La singular batalla sin embargo dejó casi un centenar de muertos y más de 500 heridos como consecuencia de las agresiones militares a los ciudadanos desarmados que exigían la renuncia de Sánchez de Lozada, en primer lugar y además una Ley de Hidrocarburos que recupere la soberanía del Estado, la convocatoria a una Asamblea Nacional Constituyente y un Juicio de responsabilidades porque ordenó al Ejercito y la Policía a usar armas de guerra, fusiles automáticos, ametralladoras, tanques de guerra y helicópteros fletados a los Estados Unidos.

La batalla de octubre de 2003, fue ganada por el pueblo. El 17 de octubre de 2003, es ya una fecha histórica.
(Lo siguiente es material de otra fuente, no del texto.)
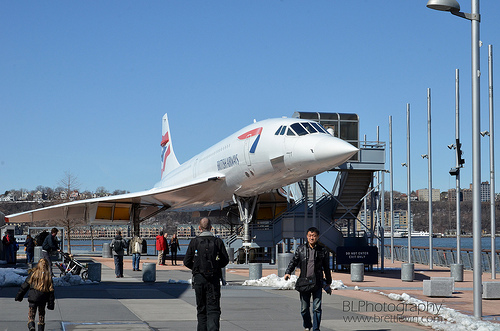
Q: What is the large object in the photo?
A: A plane.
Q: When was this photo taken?
A: Day time.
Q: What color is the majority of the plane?
A: White.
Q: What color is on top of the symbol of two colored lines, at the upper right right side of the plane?
A: Red.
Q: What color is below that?
A: Blue.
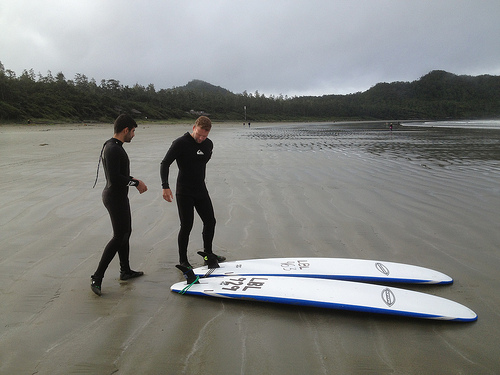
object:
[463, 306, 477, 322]
tip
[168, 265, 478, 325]
surfboard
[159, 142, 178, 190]
arm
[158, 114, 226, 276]
man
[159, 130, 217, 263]
wetsuit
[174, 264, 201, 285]
fin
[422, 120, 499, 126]
wave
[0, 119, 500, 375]
beach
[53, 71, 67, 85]
trees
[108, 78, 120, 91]
trees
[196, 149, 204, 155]
logo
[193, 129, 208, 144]
face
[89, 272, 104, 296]
foot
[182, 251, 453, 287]
surfboard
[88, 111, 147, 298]
man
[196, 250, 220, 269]
fin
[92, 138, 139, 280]
wetsuit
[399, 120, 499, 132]
ocean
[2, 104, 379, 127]
bank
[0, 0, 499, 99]
sky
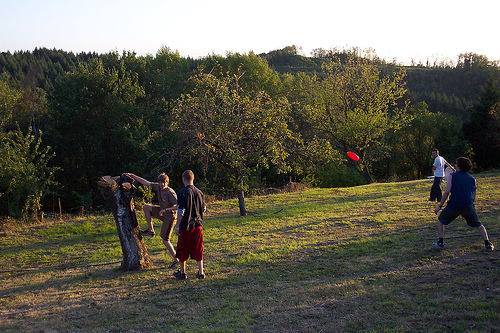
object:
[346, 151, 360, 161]
frisbee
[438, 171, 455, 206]
arm extension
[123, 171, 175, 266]
wrong position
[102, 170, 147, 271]
tree stump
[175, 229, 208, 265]
shorts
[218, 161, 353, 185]
hedges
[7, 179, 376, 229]
border field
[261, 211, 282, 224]
grass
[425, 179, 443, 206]
pants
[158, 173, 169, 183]
hair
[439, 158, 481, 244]
boys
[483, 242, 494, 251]
sneaker feet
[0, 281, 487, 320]
field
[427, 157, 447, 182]
shirt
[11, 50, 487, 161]
hill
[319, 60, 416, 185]
trees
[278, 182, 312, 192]
pile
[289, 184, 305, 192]
dirt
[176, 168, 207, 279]
men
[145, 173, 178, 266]
guys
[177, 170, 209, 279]
each other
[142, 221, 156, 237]
foot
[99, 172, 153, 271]
treebark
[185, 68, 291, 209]
tree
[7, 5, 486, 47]
sky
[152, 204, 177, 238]
shorts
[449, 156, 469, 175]
top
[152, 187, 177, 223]
shirt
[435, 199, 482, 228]
shorts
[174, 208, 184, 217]
undershirt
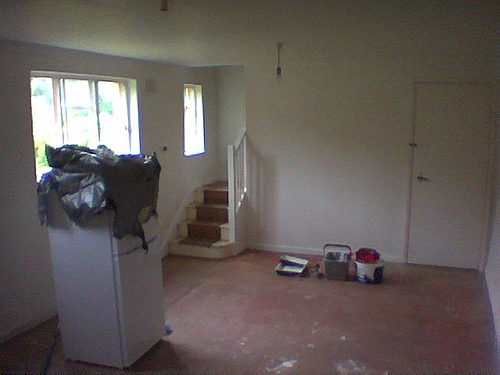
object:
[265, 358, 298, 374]
powder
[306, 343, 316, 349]
powder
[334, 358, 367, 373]
powder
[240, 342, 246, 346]
powder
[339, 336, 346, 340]
powder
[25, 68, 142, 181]
frame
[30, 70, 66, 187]
window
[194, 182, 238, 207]
steps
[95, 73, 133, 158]
window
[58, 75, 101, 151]
window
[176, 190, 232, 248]
brown rug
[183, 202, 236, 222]
steps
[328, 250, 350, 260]
paint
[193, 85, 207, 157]
windows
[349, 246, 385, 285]
bucket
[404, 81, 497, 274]
door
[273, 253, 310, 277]
paint tray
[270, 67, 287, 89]
light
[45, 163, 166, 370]
fridge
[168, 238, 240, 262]
steps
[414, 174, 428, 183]
door knob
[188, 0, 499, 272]
wall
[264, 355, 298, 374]
paint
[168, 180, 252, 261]
staircase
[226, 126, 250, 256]
rail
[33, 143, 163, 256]
cover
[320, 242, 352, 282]
pail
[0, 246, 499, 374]
floor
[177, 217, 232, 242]
steps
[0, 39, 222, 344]
wall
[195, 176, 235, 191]
next floor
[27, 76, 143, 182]
sun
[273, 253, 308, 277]
brush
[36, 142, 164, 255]
plasic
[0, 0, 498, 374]
room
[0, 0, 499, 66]
ceiling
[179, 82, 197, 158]
window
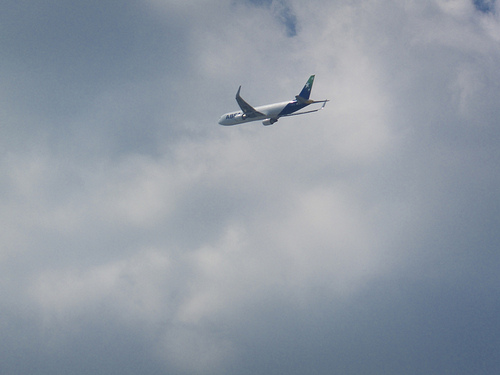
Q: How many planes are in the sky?
A: One.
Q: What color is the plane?
A: White.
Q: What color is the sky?
A: Gray.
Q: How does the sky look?
A: Cloudy.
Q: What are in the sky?
A: Clouds.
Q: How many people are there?
A: None.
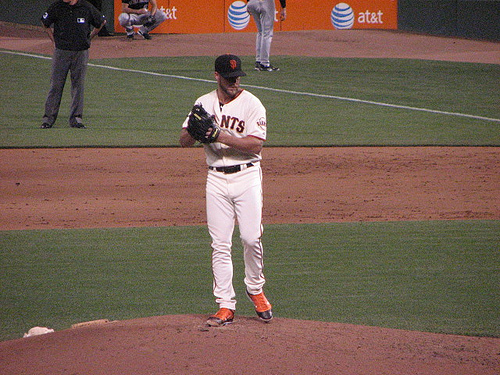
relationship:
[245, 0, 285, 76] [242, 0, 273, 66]
player in pants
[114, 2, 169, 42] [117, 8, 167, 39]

El heroísmo de una ciudad y de una nación como la aimara quedará gravado en la memoria de los pueblos de Bolivia para siempre.

Ese octubre de 2003, constituye además y, efectivamente, el punto de arranque y la fuente principal del proceso de cambio que vivimos y cuya paternidad no puede ser atribuida a ningún partido político en particular, sino reconocer que fue el pueblo en el campo, en las ciudades que con su firmeza ideológica y organizativa arrancó la epopeya que vivimos.